If I understood what you mean, and you want to get a list of items, sorted by frequency, you can pipe through something like:
| sort | uniq -c | sort -k1nr
Eg:
Input:
file1
file2
file1
file1
file3
file2
file2
file1
file4
Output:
4 file1
3 file2
1 file3
1 file4
Update
By the way, what are you using awk for?
find . -name 'quest*' | cut -d_ -f1 | sort | uniq -c | sort -k1nr | head -n10
Returns the 10 items found more often.
Update
Here it is a much improved version. Only drawback, it's not sorting by number of occurrences.
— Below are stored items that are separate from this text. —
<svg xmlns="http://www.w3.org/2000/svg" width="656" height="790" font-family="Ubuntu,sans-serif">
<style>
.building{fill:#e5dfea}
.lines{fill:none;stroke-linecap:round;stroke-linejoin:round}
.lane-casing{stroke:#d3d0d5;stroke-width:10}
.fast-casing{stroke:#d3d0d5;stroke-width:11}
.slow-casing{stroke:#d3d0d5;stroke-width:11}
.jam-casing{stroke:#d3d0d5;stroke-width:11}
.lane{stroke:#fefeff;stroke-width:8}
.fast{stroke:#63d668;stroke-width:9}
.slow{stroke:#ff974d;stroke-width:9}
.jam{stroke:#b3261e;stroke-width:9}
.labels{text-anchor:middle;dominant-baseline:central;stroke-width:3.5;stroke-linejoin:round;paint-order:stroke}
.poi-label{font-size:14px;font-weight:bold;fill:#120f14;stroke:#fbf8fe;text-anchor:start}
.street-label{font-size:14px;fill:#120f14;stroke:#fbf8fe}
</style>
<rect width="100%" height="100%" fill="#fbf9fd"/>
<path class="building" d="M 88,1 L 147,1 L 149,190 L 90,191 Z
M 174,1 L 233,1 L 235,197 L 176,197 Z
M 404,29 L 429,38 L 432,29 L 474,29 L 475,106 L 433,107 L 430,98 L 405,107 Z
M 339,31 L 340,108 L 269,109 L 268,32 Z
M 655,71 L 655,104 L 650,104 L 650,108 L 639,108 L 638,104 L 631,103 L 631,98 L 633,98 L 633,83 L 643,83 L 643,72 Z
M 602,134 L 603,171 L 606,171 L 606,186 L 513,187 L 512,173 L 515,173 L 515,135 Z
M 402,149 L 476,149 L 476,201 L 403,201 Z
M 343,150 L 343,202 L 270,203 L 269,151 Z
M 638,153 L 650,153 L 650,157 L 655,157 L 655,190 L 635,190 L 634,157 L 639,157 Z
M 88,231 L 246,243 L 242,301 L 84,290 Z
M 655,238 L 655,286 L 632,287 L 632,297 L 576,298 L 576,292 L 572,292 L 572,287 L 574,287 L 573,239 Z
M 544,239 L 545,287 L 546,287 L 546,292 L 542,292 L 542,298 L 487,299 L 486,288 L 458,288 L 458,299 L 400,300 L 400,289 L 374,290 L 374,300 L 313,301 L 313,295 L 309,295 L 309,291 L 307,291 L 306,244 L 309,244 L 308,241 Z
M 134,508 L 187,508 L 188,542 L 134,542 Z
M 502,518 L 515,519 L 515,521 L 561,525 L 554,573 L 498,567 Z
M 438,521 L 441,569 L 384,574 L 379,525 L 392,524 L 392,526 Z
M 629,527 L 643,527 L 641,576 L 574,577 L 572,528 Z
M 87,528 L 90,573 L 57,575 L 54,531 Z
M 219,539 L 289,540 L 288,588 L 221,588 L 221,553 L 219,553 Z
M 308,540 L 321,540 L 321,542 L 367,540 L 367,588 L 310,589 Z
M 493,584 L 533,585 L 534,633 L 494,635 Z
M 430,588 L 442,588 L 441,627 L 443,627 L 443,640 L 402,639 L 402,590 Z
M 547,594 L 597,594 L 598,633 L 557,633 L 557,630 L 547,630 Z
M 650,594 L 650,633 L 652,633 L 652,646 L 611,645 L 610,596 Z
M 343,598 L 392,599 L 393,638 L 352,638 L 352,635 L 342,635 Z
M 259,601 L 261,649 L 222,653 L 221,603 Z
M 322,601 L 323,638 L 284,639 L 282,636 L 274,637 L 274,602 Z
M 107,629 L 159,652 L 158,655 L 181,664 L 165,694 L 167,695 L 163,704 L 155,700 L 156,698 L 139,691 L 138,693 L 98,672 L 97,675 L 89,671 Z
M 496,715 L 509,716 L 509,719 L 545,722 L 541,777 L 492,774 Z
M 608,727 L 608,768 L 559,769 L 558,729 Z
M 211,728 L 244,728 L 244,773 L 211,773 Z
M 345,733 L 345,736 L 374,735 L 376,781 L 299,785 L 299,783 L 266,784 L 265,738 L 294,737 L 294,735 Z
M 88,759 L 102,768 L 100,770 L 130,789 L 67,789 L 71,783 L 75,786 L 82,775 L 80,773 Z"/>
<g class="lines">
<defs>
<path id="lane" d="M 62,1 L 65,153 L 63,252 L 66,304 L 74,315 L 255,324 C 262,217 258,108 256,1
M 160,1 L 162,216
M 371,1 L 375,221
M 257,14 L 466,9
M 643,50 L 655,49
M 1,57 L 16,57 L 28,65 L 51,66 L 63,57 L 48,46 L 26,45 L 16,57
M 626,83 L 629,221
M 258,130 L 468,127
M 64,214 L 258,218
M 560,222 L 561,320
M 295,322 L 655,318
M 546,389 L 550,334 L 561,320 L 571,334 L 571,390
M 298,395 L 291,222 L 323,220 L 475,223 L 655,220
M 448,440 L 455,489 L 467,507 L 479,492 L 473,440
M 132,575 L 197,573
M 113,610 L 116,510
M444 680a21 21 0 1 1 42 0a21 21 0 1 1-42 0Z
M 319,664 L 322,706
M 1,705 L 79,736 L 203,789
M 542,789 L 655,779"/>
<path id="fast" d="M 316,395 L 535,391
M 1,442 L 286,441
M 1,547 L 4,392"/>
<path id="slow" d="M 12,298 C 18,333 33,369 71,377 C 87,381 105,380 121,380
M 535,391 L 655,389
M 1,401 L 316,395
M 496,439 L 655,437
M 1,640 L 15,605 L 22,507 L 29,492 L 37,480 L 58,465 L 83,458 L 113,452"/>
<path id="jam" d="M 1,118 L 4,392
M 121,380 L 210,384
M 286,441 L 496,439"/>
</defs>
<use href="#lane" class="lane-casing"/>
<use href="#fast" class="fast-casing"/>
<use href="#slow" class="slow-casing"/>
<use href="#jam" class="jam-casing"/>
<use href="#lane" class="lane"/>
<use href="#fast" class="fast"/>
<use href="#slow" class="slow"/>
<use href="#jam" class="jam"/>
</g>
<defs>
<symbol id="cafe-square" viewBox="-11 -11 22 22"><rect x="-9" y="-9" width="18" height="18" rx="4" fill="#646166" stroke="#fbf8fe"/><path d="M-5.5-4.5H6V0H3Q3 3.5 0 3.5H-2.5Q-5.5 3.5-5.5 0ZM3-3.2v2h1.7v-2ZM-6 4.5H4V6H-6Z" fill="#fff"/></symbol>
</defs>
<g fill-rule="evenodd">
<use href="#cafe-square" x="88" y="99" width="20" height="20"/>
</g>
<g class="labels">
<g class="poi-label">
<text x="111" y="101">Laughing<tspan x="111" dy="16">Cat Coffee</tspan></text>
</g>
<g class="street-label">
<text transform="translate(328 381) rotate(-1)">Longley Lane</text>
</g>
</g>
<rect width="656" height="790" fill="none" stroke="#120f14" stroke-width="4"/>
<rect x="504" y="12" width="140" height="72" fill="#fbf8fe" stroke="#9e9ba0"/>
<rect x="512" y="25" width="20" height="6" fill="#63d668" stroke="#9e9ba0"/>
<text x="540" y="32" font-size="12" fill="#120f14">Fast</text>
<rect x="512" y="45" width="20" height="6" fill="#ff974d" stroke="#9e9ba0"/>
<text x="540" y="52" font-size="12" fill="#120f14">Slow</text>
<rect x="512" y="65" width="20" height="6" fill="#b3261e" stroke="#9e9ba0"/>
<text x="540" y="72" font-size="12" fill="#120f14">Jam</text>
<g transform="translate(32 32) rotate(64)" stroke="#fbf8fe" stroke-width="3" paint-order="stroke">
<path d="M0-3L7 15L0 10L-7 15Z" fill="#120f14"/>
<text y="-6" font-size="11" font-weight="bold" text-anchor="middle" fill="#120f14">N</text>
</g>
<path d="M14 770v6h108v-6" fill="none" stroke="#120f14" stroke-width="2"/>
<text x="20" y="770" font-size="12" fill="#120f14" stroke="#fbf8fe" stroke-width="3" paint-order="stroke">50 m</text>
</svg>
However, I'm going to figure out how to fix it :)
find . -name 'question*' | sort \
| sed "s#\(.*/question\([0-9]\+\)_[0-9]\+\)#\2 \1#" \
| awk '{ cnt[$1]++; files[$1][NR] = $2 } END{for(i in files){ print i" ("cnt[i]")"; for (j in files[i]) { print " "files[i][j] } }}'
Update
After testing on ~1.4M records (it took 23''), I decided that awk was too inefficient to handle all the grouping stuff etc. so I wrote that in Python:
#!/usr/bin/env python
import sys, re
file_re = re.compile(r"(?P<name>.*/question(?P<id>[0-9]+)_[0-9]+)")
counts = {}
files = {}
if __name__ == '__main__':
for infile in sys.stdin:
infile = infile.strip()
m = file_re.match(infile)
_name = m.group('name')
_id = m.group('id')
if not _id in counts:
counts[_id] = 0
counts[_id]+=1
if not _id in files:
files[_id] = []
files[_id].append(_name)
## Calculate groups
grouped = {}
for k in counts:
if not counts[k] in grouped:
grouped[counts[k]] = []
grouped[counts[k]].append(k)
## Print results
for k, v in sorted(grouped.items()):
for fg in v:
print "%s (%s)" % (fg, counts[fg])
for f in sorted(files[fg]):
print " %s" % f
This one does all the job of splitting, grouping and sorting.
And it took just about 3'' to run on the same input file (with all the sorting thing added).
If you need even more speed, you could try compiling with Cython, that is usually at least 30% faster.
Update - Cython
Ok, I just tried with Cython.
Just save the above file as calculate2.pyx
. In the same folder, create setup.py
:
from distutils.core import setup
from distutils.extension import Extension
from Cython.Distutils import build_ext
setup(
cmdclass = {'build_ext': build_ext},
ext_modules = [Extension("calculate2", ["calculate2.pyx"])]
)
And a launcher script (I named it calculate2_run.py
)
import calculate2
import sys
if __name__ == '__main__':
calculate2.runstuff(sys.stdin)
Then, make sure you have cython installed, and run:
python setup.py build_ext --inplace
That should generate, amongst other stuff, a calculate2.so
file.
Now, use calculate2_run.py
as you normally would (just pipe in the results from find).
I run it, without any further optimization, on the same input file: this time, it took 1.99''.